Search code examples
shellrsyncfailover

Rsync stop when failover


I have two cpanel servers(A->B) with failover configured in dnsmadeeasy. I have right now setup a rsync to sync the /home/account folder every 4 hours from A->B.

So when A fails, B takes over with a backlog of 4 hours of data in server A.

My problem is when A comes back to normal from a failure, the rsync in B overwrites the data from A since the rsync is A->B.

I like to know what is the best method to prevent the rsync from running after the first failover so that I can manually handle the rsync.
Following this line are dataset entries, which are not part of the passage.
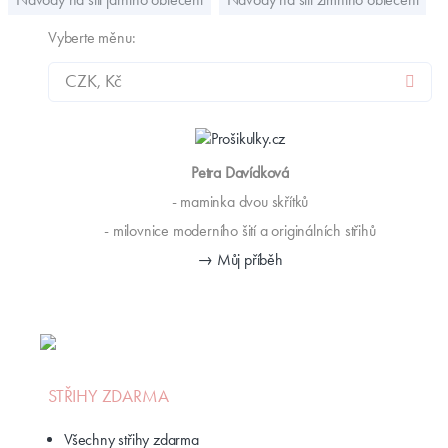
Vyberte měnu:
Petra Davídková
- maminka dvou skřítků
- milovnice moderního šití a originálních střihů
→ Můj příběh
STŘIHY ZDARMA
Všechny střihy zdarma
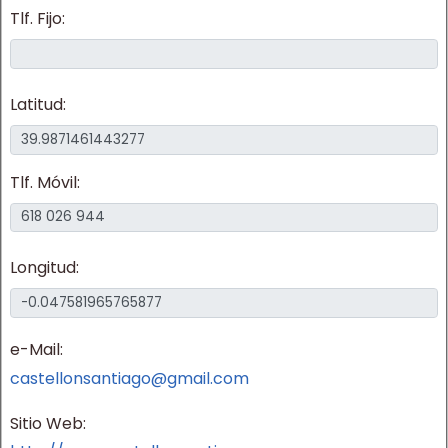
Tlf. Fijo:
Latitud:
Tlf. Móvil:
Longitud:
e-Mail:
castellonsantiago@gmail.com
Sitio Web:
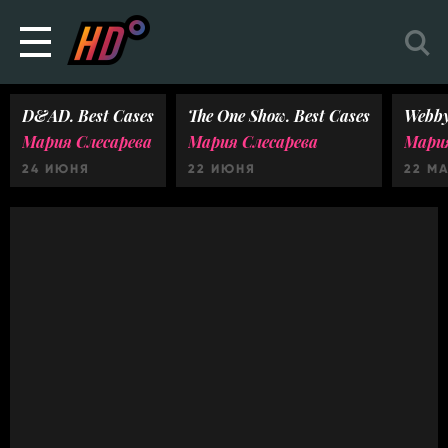
D&AD. Best Cases
The One Show. Best Cases
Webby
Мария Слесарева
Мария Слесарева
Мария
24 ИЮНЯ
22 ИЮНЯ
22 М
I am thinking of a shell script which will try to access a text file in server A, which if results in failure will stop the cron from running.

Is this a good way to handle this, or is there a easier way?


Solution

  • Well, I have done something similar on a group of servers I have at the office. An overview of what I have found to work well is simply to run a cron script that keeps the status of each of the other servers in a temporary status file and the status is updated with calls to ping.
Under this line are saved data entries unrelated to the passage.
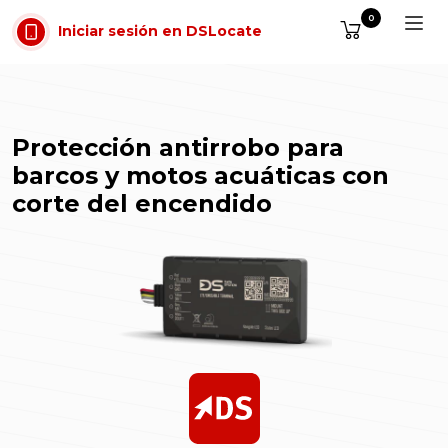
Saltar al contenido
0
Iniciar sesión en DSLocate
Protección antirrobo para
barcos y motos acuáticas con
corte del encendido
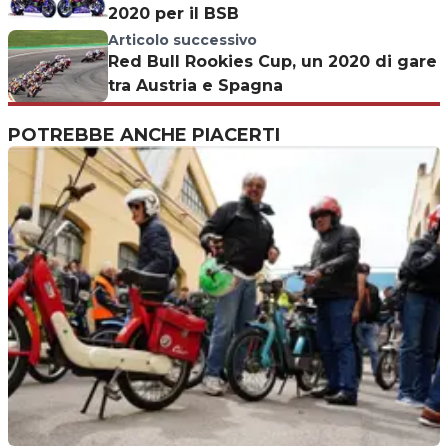
2020 per il BSB
Articolo successivo
Red Bull Rookies Cup, un 2020 di gare
tra Austria e Spagna
POTREBBE ANCHE PIACERTI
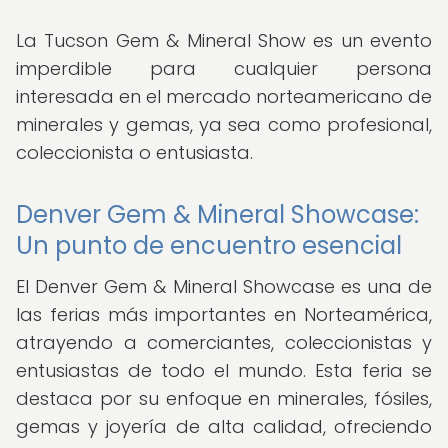
La Tucson Gem & Mineral Show es un evento
imperdible para cualquier persona
interesada en el mercado norteamericano de
minerales y gemas, ya sea como profesional,
coleccionista o entusiasta.
Denver Gem & Mineral Showcase:
Un punto de encuentro esencial
El Denver Gem & Mineral Showcase es una de
las ferias más importantes en Norteamérica,
atrayendo a comerciantes, coleccionistas y
entusiastas de todo el mundo. Esta feria se
destaca por su enfoque en minerales, fósiles,
gemas y joyería de alta calidad, ofreciendo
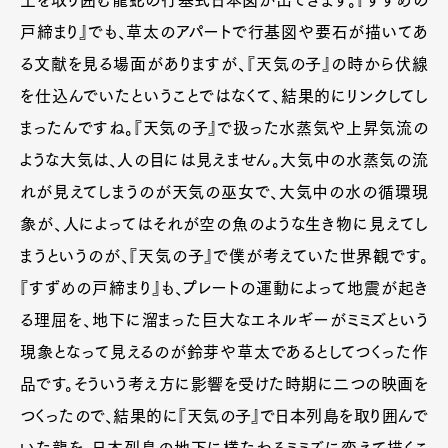
土を取り囲む龍蛇の行基式日本図が出てきます。『すずめの
戸締まり』でも、草太のアパートで行基図や要石が描いてあ
る文献を見る場面がありますが、『天気の子』の時から伏線
を仕込んでいたということではなくて、結果的にリンクしてし
まったんですね。『天気の子』で扱った水蒸気や上昇気流の
ような大気は、人の目には見えません。大気中の水蒸気の流
れが見えてしまうのが天気の巫女で、大気中の水の循環現
象が、人によってはそれが空の魚のような生き物に見えてし
まうというのが、『天気の子』で僕が考えていた世界観です。
Art&Design
Watch
Fashion
『すずめの戸締まり』も、プレートの運動によって地震が起き
Gourmet
Cars
る理屈を、地下に溜まった巨大なエネルギーがミミズという
Product
Culture
Lifestyle
現象となって見えるのが鈴芽や草太であるとしてつくった作
品です。そういう考え方に影響を受けた時期に二つの映画を
つくったので、結果的に『天気の子』で日本列島を取り囲んで
Pen Membership
Magazine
    Specifically, the routine works by maintaining a list of hosts to be included in the check. Each host (except for the name matching the machine running the cron job) has a status file maintained in the /tmp directory called hoststatus.$HOSTNAME. Each status file contains either up or down. (if the status file does not exists, it is created during the check process and assumed up). The status files themselves provides a local means of checking the status of each remote host for any script before running it.

    The cron job that checks the status, reads the status file for each remote host and provides the status to a case statement. For the case where status is up a call is made to the remote host with ping -c1 hostname. If the ping succeeds, then the script exits (remote host is up). If the ping fails, then the script waits 20 seconds (to insure the remote isn't rebooting, etc.. and checks again. If the second call succeeds, the status remains up and the script exits. If the second call to ping fails, the wait for 20 seconds repeats and retests. If the third test fails, then the status file is written down and the remote host is considered down.
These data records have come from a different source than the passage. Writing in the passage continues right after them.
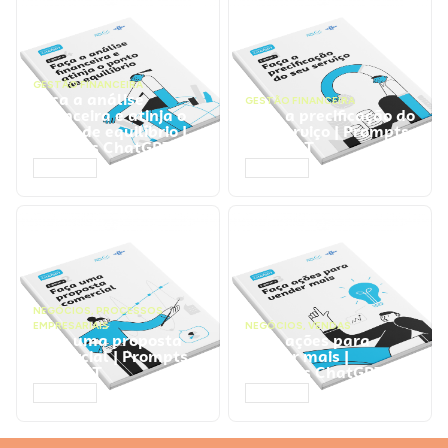
GESTÃO FINANCEIRA
Faça a análise
GESTÃO FINANCEIRA
financeira e atinja o
Faça a precificação do
ponto de equilíbrio |
seu serviço | Prompts
Prompts ChatGPT
ChatGPT
ACESSAR
ACESSAR
NEGÓCIOS
,
PROCESSOS
EMPRESARIAIS
NEGÓCIOS
,
VENDAS
Faça uma proposta
Faça ações para
comercial | Prompts
vender mais |
ChatGPT
Prompts ChatGPT
ACESSAR
ACESSAR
    Continuing in the case statement, if the initial status was down, a simple check is made with ping. If it succeeds, status is changed to up, if it fails, it remains down.

    A log file is also kept that reflects each change of status to provide a running history of server availability.

    Something similar would work for you case. If server A goes down, sever B could write a simple log in a similar fashion something like rsynchold.hostA that is checked before rsync is run between either A->B or B->A. This would allow you manual intervention with the first rsync after a failure -- at which time you could reset the rsynchold.hostA file.

    This isn't elegant, but it has proven fairly foolproof over the past several years.